*Task prompt:*
Exactly as they stand, set down all of the records again.

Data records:
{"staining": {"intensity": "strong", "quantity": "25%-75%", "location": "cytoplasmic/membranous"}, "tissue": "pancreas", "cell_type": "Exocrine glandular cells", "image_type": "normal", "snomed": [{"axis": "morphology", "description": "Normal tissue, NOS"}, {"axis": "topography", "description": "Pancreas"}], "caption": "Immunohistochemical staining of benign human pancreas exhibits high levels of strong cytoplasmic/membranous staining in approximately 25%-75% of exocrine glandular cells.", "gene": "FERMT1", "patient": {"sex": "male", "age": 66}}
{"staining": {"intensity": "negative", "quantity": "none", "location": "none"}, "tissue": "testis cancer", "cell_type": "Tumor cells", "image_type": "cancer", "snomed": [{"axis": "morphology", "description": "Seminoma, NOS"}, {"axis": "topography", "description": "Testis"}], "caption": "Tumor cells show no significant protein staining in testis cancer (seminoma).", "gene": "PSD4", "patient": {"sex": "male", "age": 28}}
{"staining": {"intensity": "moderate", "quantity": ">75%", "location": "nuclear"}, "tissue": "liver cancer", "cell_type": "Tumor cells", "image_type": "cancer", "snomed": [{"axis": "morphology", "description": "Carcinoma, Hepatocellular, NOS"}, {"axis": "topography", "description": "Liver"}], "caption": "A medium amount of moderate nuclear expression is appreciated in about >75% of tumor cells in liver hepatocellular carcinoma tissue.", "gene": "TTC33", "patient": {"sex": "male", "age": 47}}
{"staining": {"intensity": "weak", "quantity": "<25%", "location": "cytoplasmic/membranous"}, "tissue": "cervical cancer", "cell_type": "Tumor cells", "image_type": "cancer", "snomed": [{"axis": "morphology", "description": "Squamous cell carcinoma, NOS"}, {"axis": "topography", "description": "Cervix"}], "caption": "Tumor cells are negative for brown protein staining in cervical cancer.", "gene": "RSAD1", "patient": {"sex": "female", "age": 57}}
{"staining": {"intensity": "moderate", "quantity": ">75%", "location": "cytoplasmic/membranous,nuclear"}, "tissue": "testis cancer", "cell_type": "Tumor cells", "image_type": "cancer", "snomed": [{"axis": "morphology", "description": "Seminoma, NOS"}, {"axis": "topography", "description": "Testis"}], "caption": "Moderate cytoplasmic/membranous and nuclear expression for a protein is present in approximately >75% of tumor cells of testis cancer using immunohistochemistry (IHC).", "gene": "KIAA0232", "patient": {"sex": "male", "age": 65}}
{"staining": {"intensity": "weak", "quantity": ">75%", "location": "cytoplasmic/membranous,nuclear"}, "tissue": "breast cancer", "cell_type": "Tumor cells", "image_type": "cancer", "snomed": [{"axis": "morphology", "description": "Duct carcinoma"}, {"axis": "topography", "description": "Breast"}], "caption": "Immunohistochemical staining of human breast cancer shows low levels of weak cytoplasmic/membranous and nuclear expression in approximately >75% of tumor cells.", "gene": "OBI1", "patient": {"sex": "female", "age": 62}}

*Answer box:*
{"staining": {"intensity": "strong", "quantity": "25%-75%", "location": "cytoplasmic/membranous"}, "tissue": "pancreas", "cell_type": "Exocrine glandular cells", "image_type": "normal", "snomed": [{"axis": "morphology", "description": "Normal tissue, NOS"}, {"axis": "topography", "description": "Pancreas"}], "caption": "Immunohistochemical staining of benign human pancreas exhibits high levels of strong cytoplasmic/membranous staining in approximately 25%-75% of exocrine glandular cells.", "gene": "FERMT1", "patient": {"sex": "male", "age": 66}}
{"staining": {"intensity": "negative", "quantity": "none", "location": "none"}, "tissue": "testis cancer", "cell_type": "Tumor cells", "image_type": "cancer", "snomed": [{"axis": "morphology", "description": "Seminoma, NOS"}, {"axis": "topography", "description": "Testis"}], "caption": "Tumor cells show no significant protein staining in testis cancer (seminoma).", "gene": "PSD4", "patient": {"sex": "male", "age": 28}}
{"staining": {"intensity": "moderate", "quantity": ">75%", "location": "nuclear"}, "tissue": "liver cancer", "cell_type": "Tumor cells", "image_type": "cancer", "snomed": [{"axis": "morphology", "description": "Carcinoma, Hepatocellular, NOS"}, {"axis": "topography", "description": "Liver"}], "caption": "A medium amount of moderate nuclear expression is appreciated in about >75% of tumor cells in liver hepatocellular carcinoma tissue.", "gene": "TTC33", "patient": {"sex": "male", "age": 47}}
{"staining": {"intensity": "weak", "quantity": "<25%", "location": "cytoplasmic/membranous"}, "tissue": "cervical cancer", "cell_type": "Tumor cells", "image_type": "cancer", "snomed": [{"axis": "morphology", "description": "Squamous cell carcinoma, NOS"}, {"axis": "topography", "description": "Cervix"}], "caption": "Tumor cells are negative for brown protein staining in cervical cancer.", "gene": "RSAD1", "patient": {"sex": "female", "age": 57}}
{"staining": {"intensity": "moderate", "quantity": ">75%", "location": "cytoplasmic/membranous,nuclear"}, "tissue": "testis cancer", "cell_type": "Tumor cells", "image_type": "cancer", "snomed": [{"axis": "morphology", "description": "Seminoma, NOS"}, {"axis": "topography", "description": "Testis"}], "caption": "Moderate cytoplasmic/membranous and nuclear expression for a protein is present in approximately >75% of tumor cells of testis cancer using immunohistochemistry (IHC).", "gene": "KIAA0232", "patient": {"sex": "male", "age": 65}}
{"staining": {"intensity": "weak", "quantity": ">75%", "location": "cytoplasmic/membranous,nuclear"}, "tissue": "breast cancer", "cell_type": "Tumor cells", "image_type": "cancer", "snomed": [{"axis": "morphology", "description": "Duct carcinoma"}, {"axis": "topography", "description": "Breast"}], "caption": "Immunohistochemical staining of human breast cancer shows low levels of weak cytoplasmic/membranous and nuclear expression in approximately >75% of tumor cells.", "gene": "OBI1", "patient": {"sex": "female", "age": 62}}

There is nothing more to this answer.